A Novel Mechanism to Modify Disease
DM199 treatment is intended to counterbalance the evolution of PE by triggering the natural release of endothelial NO, PGI2, and EDHF. The activation of these signaling pathways, as was seen in the interim results of DiaMedica’s investigator sponsored PE trial, is believed to promote the vasodilation of blood vessels, and as a result, reduce maternal blood pressure, enhance placental blood flow and improve endothelial health. Additionally, clinical data demonstrate that DM199 does not cross the placental barrier, a significant safety advantage. In PE, DM199 is the only therapy in development simultaneously targeting maternal hemodynamics and fetal outcomes including FGR.

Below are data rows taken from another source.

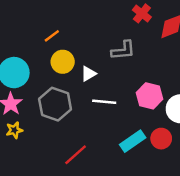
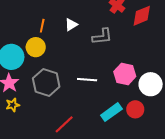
orange line: (52, 36) -> (42, 26), turned -40
yellow circle: (63, 62) -> (36, 47), moved
white triangle: (88, 74) -> (71, 25), moved

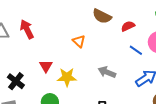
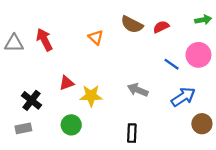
red semicircle: (128, 26) -> (161, 27), moved
orange triangle: (79, 41) -> (96, 37), moved
red triangle: (46, 66) -> (67, 83), turned 40

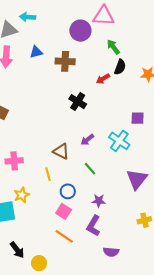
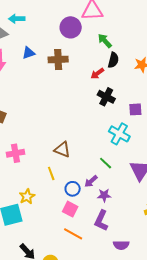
black cross: (78, 102) -> (106, 97), moved
purple arrow: (87, 140) -> (91, 181), moved
pink cross: (14, 161) -> (15, 153), moved
green line: (90, 169) -> (106, 163), moved

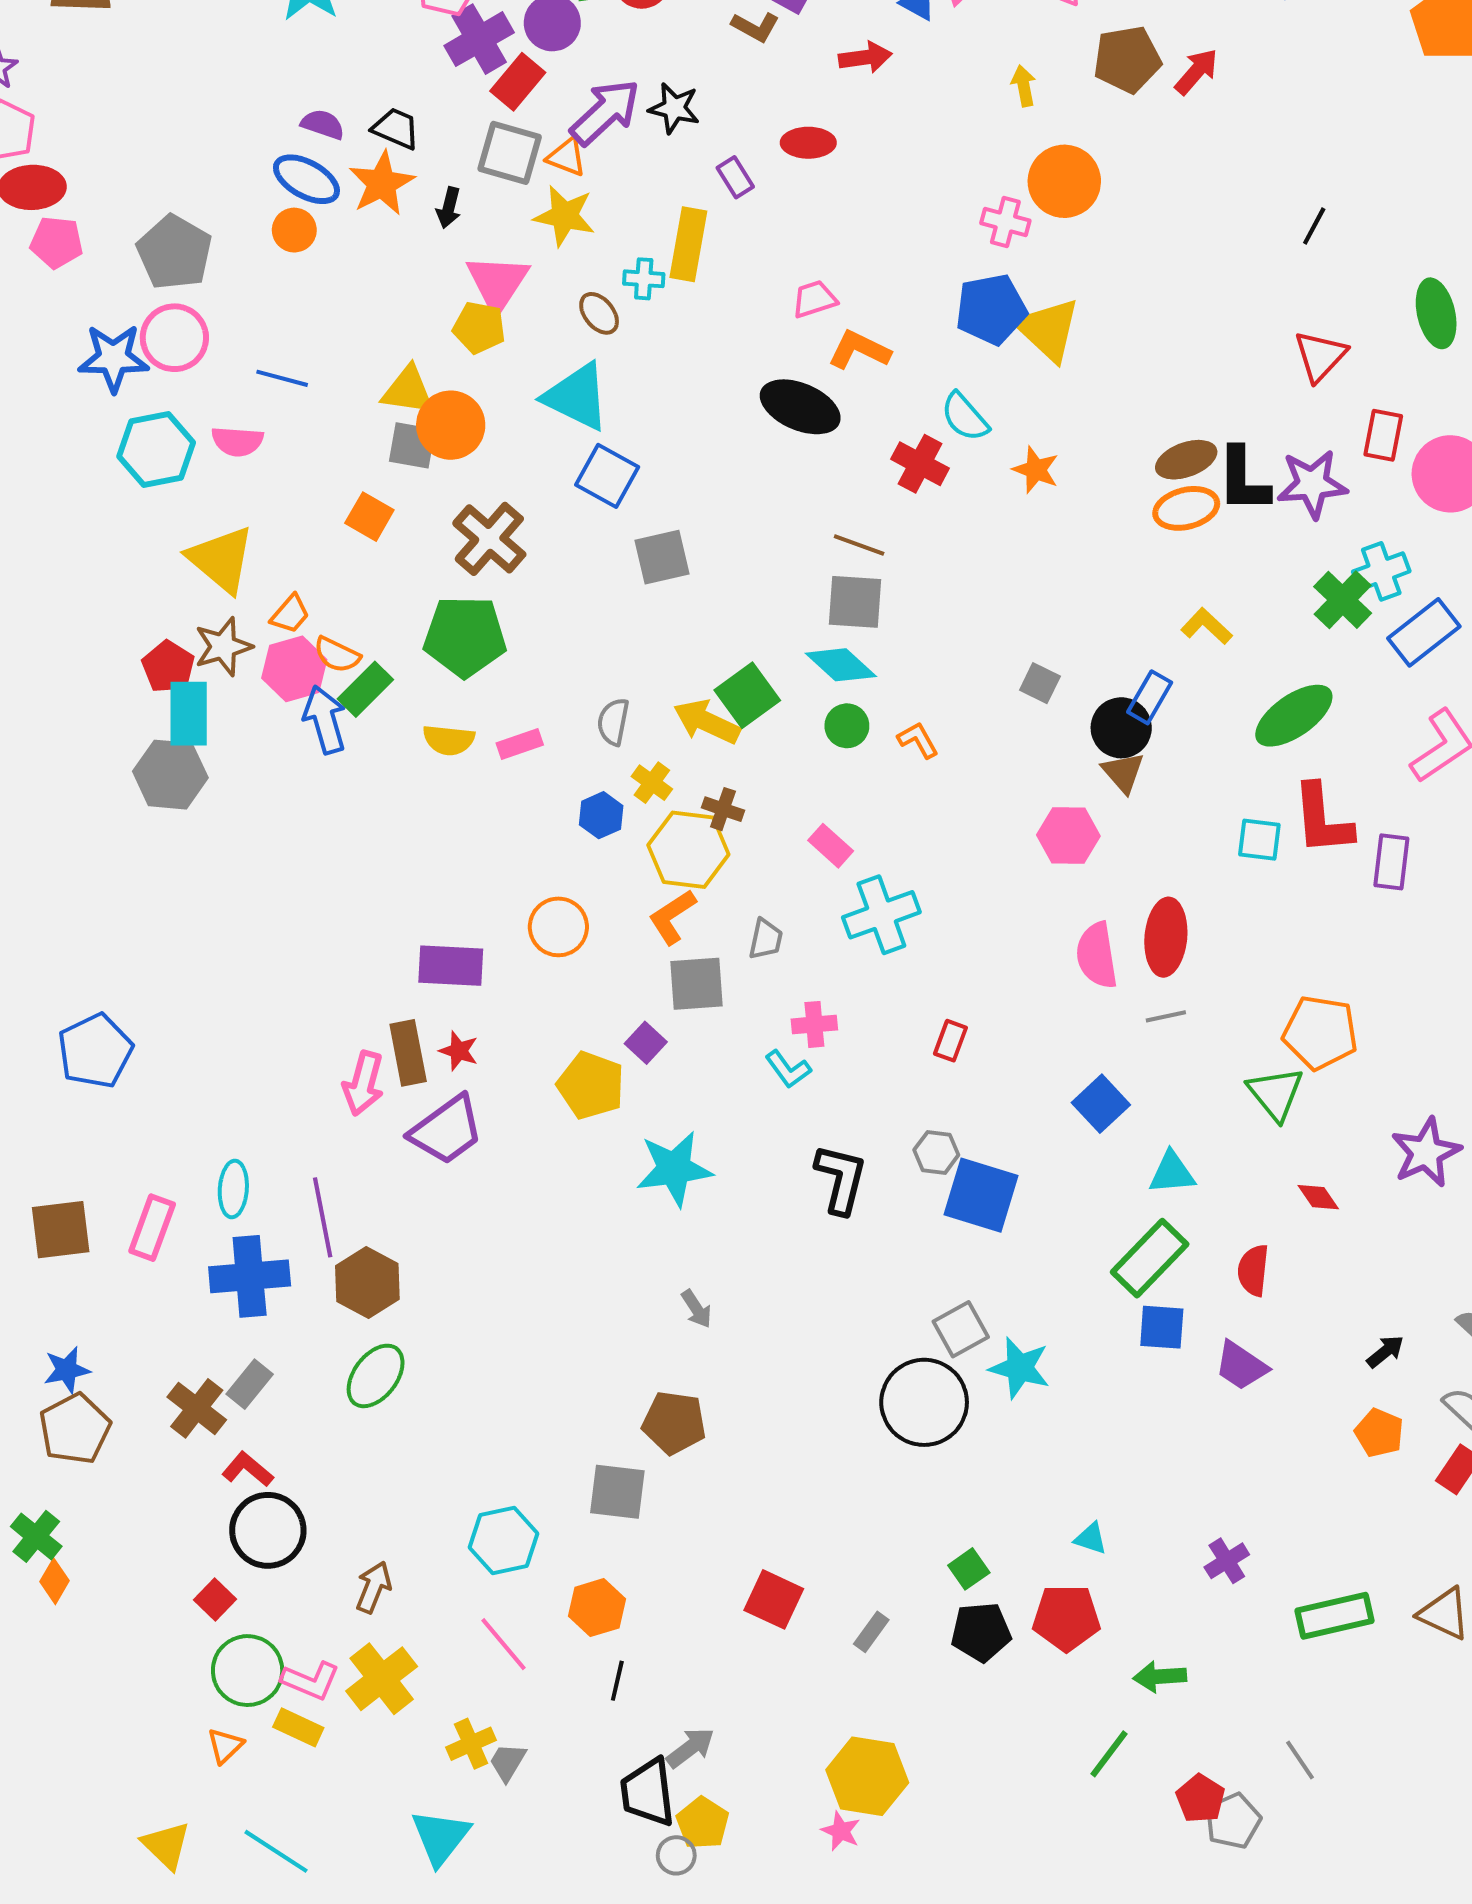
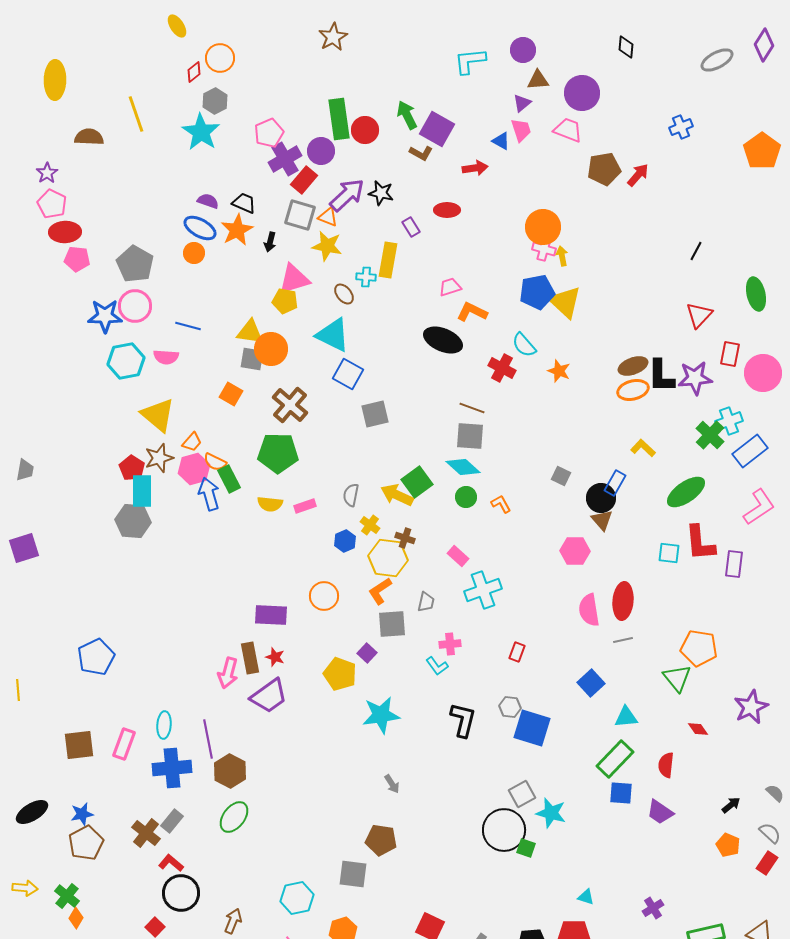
yellow arrow: (1024, 86) -> (562, 256), moved
orange circle: (1064, 181) -> (543, 227), moved
pink triangle: (497, 283) -> (294, 279), turned 40
green rectangle: (365, 689) -> (229, 479), turned -72
green square: (969, 1569) -> (526, 848), moved, turned -36

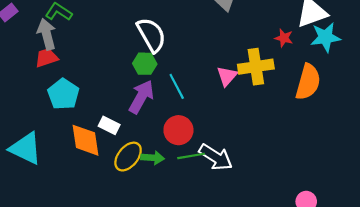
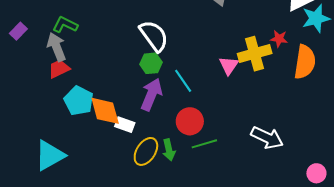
red star: (284, 38) -> (279, 39), moved
orange diamond: (85, 140) -> (105, 111), moved
cyan triangle: (26, 148) -> (50, 155), turned -48
white arrow: (216, 157) -> (267, 138), moved
green arrow: (153, 158) -> (169, 150), turned 80

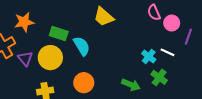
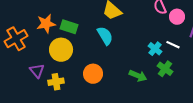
orange star: (24, 22) -> (46, 24), moved
cyan semicircle: (82, 46) -> (105, 36), moved
purple triangle: (25, 59) -> (37, 71), moved

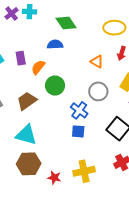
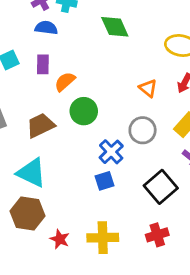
blue semicircle: (55, 44) -> (46, 28), moved
blue square: (78, 131) -> (105, 181), turned -32

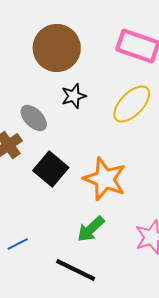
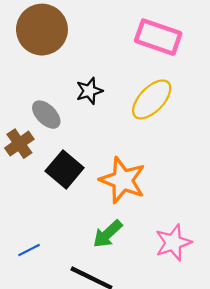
brown circle: (57, 48) -> (42, 30), moved

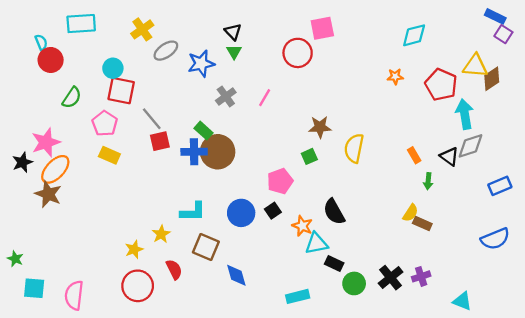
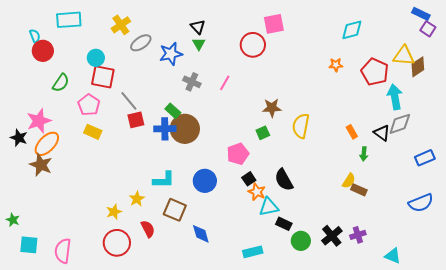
gray cross: (226, 96) -> (192, 82), turned -30
black star: (22, 162) -> (19, 138), turned -30
black square: (273, 211) -> (249, 179), moved

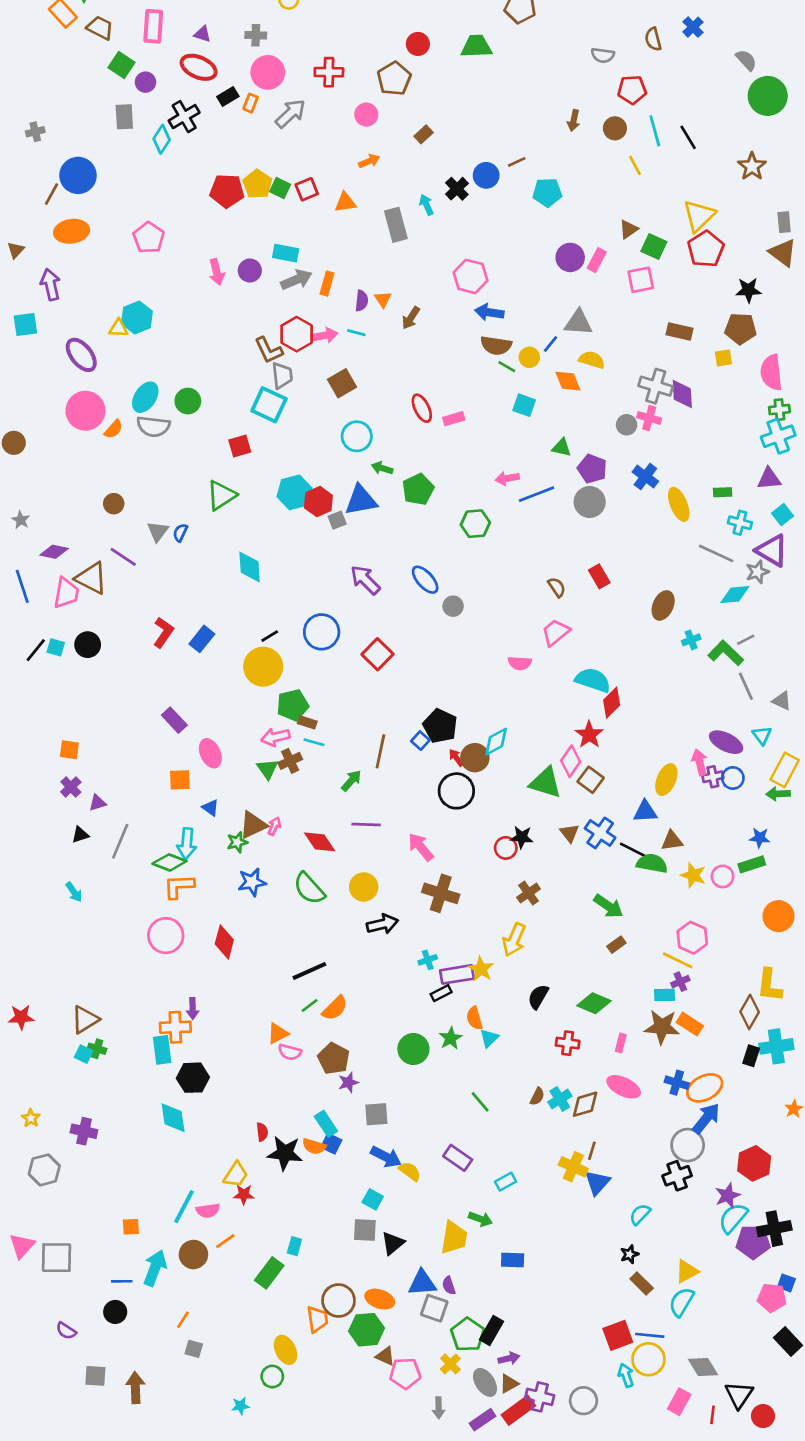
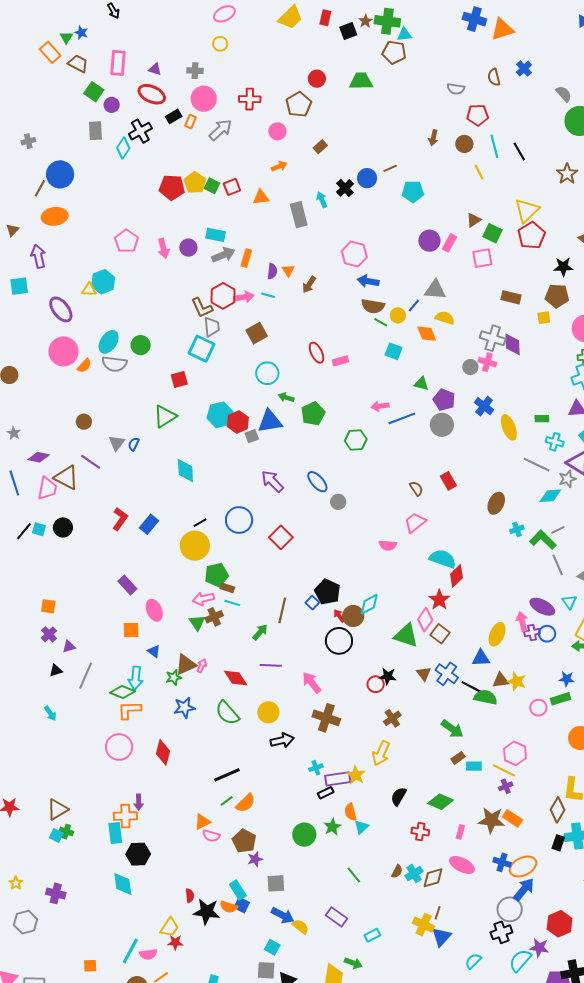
pink pentagon: (149, 238) -> (126, 241), moved
yellow star: (693, 875) -> (517, 681), moved
cyan rectangle: (664, 995) -> (474, 766), moved
purple star: (728, 1195) -> (539, 948), turned 30
cyan semicircle: (733, 1218) -> (520, 960), moved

Potential Benefits of DM199 for Preeclampsia & Fetal Growth Restriction
Lower Blood Pressure • Improve Endothelial Health • Increase Maternal Organ Perfusion • Dilate Intrauterine Arteries
Clinical Studies
DiaMedica is collaborating with world leaders from Stellenbosch University, the University of Melbourne, and the University of Gothenburg who are conducting an investigator-sponsored trial. The interim Part 1a results are highly encouraging and demonstrate the best-in-class potential of DM199 as an effective therapeutic for preeclampsia. DM199 exhibited a favorable safety profile, with no placental transfer and no serious treatment-emergent adverse events reported. DM199 also produced clinically meaningful and statistically significant, dose-dependent reductions in both systolic and diastolic blood pressure across multiple timepoints. Additionally, DM199 achievedc a statistically significant improvement in uterine artery pulsatility index at the 2-hour assessment, indicating its potential for enhanced placental perfusion and disease modification.